Cut flower production in the tropics

Torch Ginger

My lIttle flower business means I need to morph my garden into a productive cut flower farm and while that might be something that others considers when designing their garden, for me it wasn’t a priority.  

Of course I would choose July to start my business.  The only month in the year when tropicals are scarce and when our temperatures can fall to single digit figures.  Rarely, sure, but still it does happen.

It’s hard to imagine that eventually I will be overrun with tropical flowers but plants like torch gingers, and heliconias are large plants, indestructible once established and can take over your garden if you let them.  Some time in the future me or someone else might have the back breaking job trying to remove them.
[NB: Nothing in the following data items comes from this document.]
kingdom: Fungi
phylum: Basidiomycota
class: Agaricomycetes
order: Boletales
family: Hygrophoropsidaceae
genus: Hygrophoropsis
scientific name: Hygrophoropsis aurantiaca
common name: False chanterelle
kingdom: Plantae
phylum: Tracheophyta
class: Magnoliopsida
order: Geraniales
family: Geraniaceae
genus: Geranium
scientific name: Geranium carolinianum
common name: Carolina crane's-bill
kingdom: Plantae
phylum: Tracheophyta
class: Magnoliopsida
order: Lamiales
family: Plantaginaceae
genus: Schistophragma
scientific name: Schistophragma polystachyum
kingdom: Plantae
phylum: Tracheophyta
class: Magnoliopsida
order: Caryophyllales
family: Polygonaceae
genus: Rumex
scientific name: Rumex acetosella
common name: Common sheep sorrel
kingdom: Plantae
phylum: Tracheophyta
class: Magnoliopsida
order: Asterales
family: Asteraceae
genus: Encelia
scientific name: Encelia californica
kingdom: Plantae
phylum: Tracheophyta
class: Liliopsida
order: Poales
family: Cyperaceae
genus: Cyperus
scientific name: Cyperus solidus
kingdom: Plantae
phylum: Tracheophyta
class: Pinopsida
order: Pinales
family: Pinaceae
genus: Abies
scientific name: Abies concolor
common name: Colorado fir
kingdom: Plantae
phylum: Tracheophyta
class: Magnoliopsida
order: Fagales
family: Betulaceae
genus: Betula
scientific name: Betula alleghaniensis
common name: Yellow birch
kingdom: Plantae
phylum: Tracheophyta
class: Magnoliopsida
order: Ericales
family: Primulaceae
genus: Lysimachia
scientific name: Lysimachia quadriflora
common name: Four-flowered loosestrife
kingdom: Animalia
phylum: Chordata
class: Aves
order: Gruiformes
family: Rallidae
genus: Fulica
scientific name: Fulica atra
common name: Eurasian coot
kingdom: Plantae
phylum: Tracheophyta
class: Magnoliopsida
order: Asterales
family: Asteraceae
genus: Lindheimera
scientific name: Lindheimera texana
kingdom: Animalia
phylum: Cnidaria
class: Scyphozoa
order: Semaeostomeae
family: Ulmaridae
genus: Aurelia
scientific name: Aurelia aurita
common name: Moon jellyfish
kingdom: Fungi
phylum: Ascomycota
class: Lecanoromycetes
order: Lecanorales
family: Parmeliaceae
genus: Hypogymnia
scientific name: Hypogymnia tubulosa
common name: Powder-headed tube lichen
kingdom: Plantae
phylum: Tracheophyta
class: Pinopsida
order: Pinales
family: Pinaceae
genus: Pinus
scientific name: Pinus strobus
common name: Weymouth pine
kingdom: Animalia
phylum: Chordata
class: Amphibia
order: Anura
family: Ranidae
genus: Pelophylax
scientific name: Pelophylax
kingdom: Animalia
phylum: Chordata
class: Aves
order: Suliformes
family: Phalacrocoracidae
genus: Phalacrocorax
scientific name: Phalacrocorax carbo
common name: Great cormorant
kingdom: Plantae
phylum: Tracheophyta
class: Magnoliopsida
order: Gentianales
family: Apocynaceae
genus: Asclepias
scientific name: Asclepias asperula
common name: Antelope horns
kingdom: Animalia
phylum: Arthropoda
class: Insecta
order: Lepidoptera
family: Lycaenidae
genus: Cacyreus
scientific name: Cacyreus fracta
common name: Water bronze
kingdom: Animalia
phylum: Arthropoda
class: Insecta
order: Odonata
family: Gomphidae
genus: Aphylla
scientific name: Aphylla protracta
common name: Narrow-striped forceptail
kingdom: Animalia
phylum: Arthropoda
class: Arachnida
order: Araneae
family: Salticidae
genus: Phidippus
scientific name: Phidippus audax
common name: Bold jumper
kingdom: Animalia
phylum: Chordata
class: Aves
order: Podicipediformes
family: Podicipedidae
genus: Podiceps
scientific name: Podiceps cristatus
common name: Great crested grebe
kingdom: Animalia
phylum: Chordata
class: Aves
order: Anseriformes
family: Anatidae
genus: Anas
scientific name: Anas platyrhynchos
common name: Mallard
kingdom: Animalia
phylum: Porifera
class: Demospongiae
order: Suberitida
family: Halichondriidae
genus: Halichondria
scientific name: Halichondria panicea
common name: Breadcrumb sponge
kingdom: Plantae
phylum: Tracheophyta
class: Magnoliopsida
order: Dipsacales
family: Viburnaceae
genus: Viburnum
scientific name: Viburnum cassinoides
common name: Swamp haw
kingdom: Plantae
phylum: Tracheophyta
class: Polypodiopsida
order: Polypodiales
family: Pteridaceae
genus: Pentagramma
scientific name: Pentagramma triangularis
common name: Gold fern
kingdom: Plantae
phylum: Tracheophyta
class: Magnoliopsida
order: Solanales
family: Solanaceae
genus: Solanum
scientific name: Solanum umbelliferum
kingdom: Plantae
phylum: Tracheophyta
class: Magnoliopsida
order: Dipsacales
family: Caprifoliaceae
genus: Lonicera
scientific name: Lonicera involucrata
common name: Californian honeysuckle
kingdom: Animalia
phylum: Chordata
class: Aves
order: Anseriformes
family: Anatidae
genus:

Typically I would let my garden do its thing.  Maybe trimming here and there, fertilising and reapplying sugar cane mulch, which for me is a continuous process, and really not much else.  

Getting the best foliage and flowers means extra fertilising and also sometimes pest control.   Which runs against the grain for an organic grower.  

My go to killers are generally essential oils, soap, oil and pyrethrum.  My best control is observation and this goes hand in hand with the work required to grow plants.  Lucky for me winter in the tropics means a few less bugs.

There is also the problem of the lack of sunshine this winter with orchid blooms being few and far between.

It’s not all winter gloom and doom in the sometimes sunshine state, in fact this is really our spring and the most productive time for gardening.

What flowers are growing in your tropical garden?